What to produce:
The listing is to be repeated exactly, and its pictures are to be left out.
● ● ●
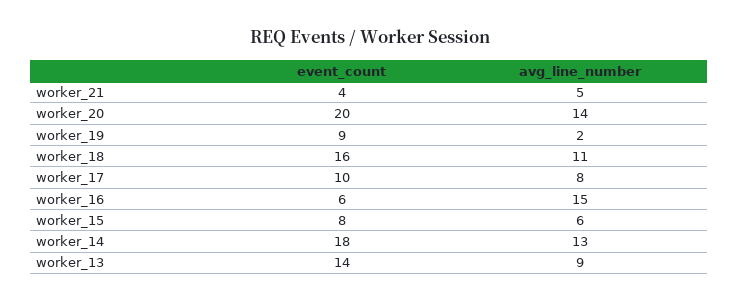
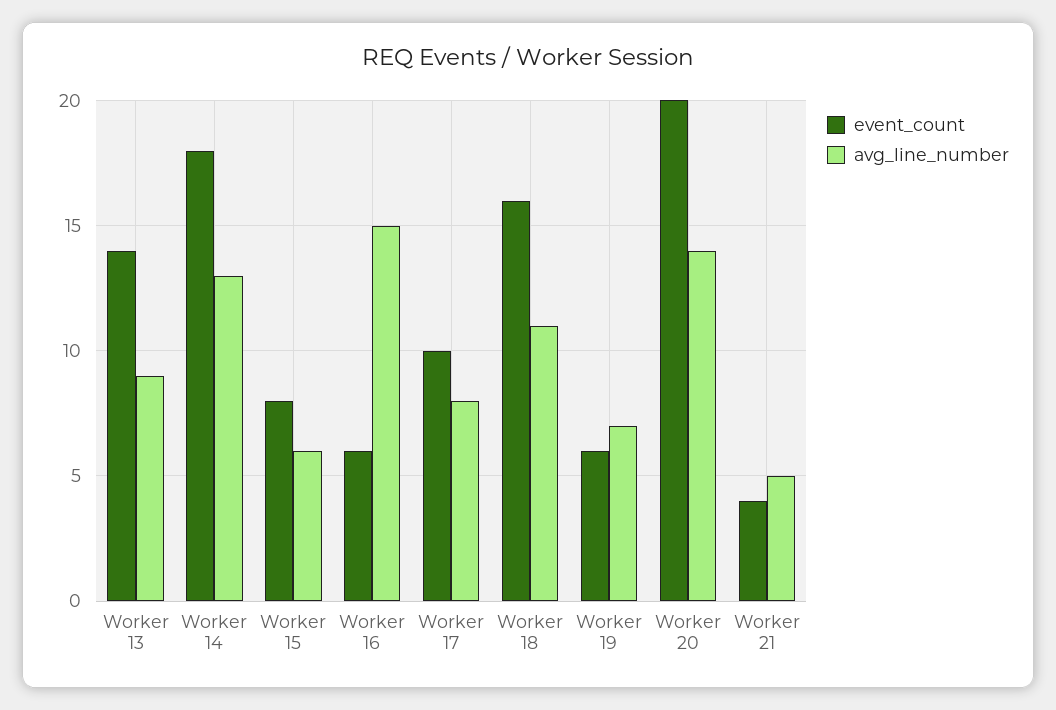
  {
    "event_count": {
      "worker_21": 4,
      "worker_20": 20,
-     "worker_19": 9,
+     "worker_19": 6,
      "worker_18": 16,
      "worker_17": 10,
      "worker_16": 6,
      "worker_15": 8,
      "worker_14": 18,
      "worker_13": 14
    },
    "avg_line_number": {
      "worker_21": 5,
      "worker_20": 14,
-     "worker_19": 2,
+     "worker_19": 7,
      "worker_18": 11,
      "worker_17": 8,
      "worker_16": 15,
      "worker_15": 6,
      "worker_14": 13,
      "worker_13": 9
    }
  }

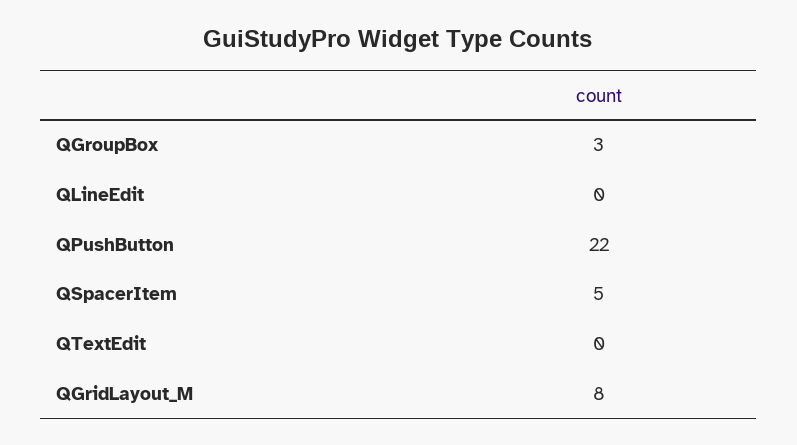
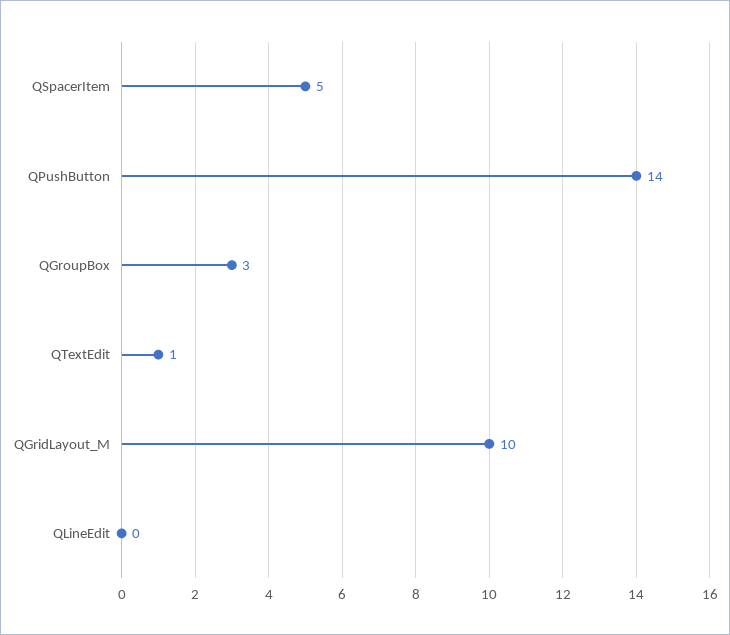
  {
    "QGroupBox": 3,
    "QLineEdit": 0,
-   "QPushButton": 22,
+   "QPushButton": 14,
    "QSpacerItem": 5,
-   "QTextEdit": 0,
+   "QTextEdit": 1,
-   "QGridLayout_M": 8
+   "QGridLayout_M": 10
  }

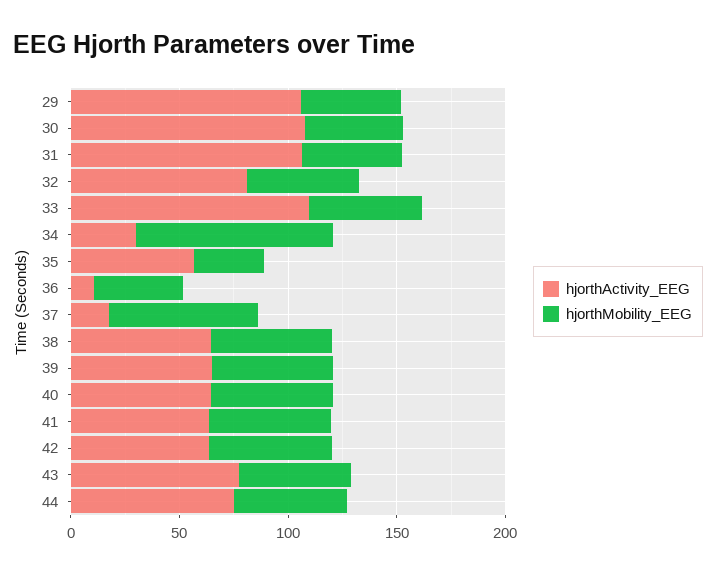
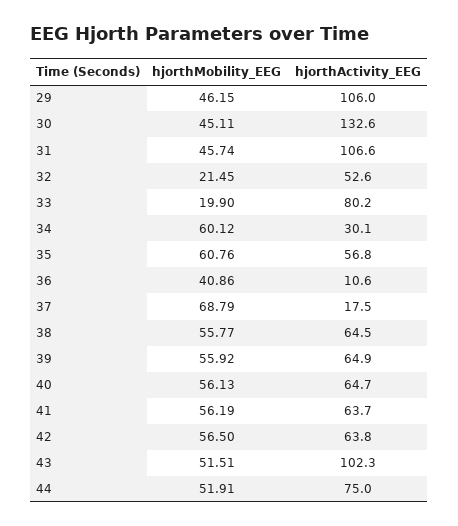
  {
    "hjorthActivity_EEG": {
      "29": 106,
-     "30": 110,
+     "30": 132.6,
      "31": 106.6,
-     "32": 80,
+     "32": 52.6,
-     "33": 110,
+     "33": 80.2,
      "34": 30.1,
      "35": 56.8,
      "36": 10.6,
      "37": 17.5,
      "38": 64.5,
      "39": 64.9,
      "40": 64.7,
      "41": 63.7,
      "42": 63.8,
-     "43": 80,
+     "43": 102.3,
      "44": 75
    },
    "hjorthMobility_EEG": {
      "29": 46.15,
      "30": 45.11,
      "31": 45.74,
-     "32": 50,
+     "32": 21.45,
-     "33": 50,
+     "33": 19.9,
-     "34": 90,
+     "34": 60.12,
-     "35": 30,
+     "35": 60.76,
      "36": 40.86,
      "37": 68.79,
      "38": 55.77,
      "39": 55.92,
      "40": 56.13,
      "41": 56.19,
      "42": 56.5,
      "43": 51.51,
      "44": 51.91
    }
  }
● ● ●
Response:
  {
    "event_count": {
      "worker_21": 4,
      "worker_20": 20,
-     "worker_19": 9,
+     "worker_19": 6,
      "worker_18": 16,
      "worker_17": 10,
      "worker_16": 6,
      "worker_15": 8,
      "worker_14": 18,
      "worker_13": 14
    },
    "avg_line_number": {
      "worker_21": 5,
      "worker_20": 14,
-     "worker_19": 2,
+     "worker_19": 7,
      "worker_18": 11,
      "worker_17": 8,
      "worker_16": 15,
      "worker_15": 6,
      "worker_14": 13,
      "worker_13": 9
    }
  }

  {
    "QGroupBox": 3,
    "QLineEdit": 0,
-   "QPushButton": 22,
+   "QPushButton": 14,
    "QSpacerItem": 5,
-   "QTextEdit": 0,
+   "QTextEdit": 1,
-   "QGridLayout_M": 8
+   "QGridLayout_M": 10
  }

  {
    "hjorthActivity_EEG": {
      "29": 106,
-     "30": 110,
+     "30": 132.6,
      "31": 106.6,
-     "32": 80,
+     "32": 52.6,
-     "33": 110,
+     "33": 80.2,
      "34": 30.1,
      "35": 56.8,
      "36": 10.6,
      "37": 17.5,
      "38": 64.5,
      "39": 64.9,
      "40": 64.7,
      "41": 63.7,
      "42": 63.8,
-     "43": 80,
+     "43": 102.3,
      "44": 75
    },
    "hjorthMobility_EEG": {
      "29": 46.15,
      "30": 45.11,
      "31": 45.74,
-     "32": 50,
+     "32": 21.45,
-     "33": 50,
+     "33": 19.9,
-     "34": 90,
+     "34": 60.12,
-     "35": 30,
+     "35": 60.76,
      "36": 40.86,
      "37": 68.79,
      "38": 55.77,
      "39": 55.92,
      "40": 56.13,
      "41": 56.19,
      "42": 56.5,
      "43": 51.51,
      "44": 51.91
    }
  }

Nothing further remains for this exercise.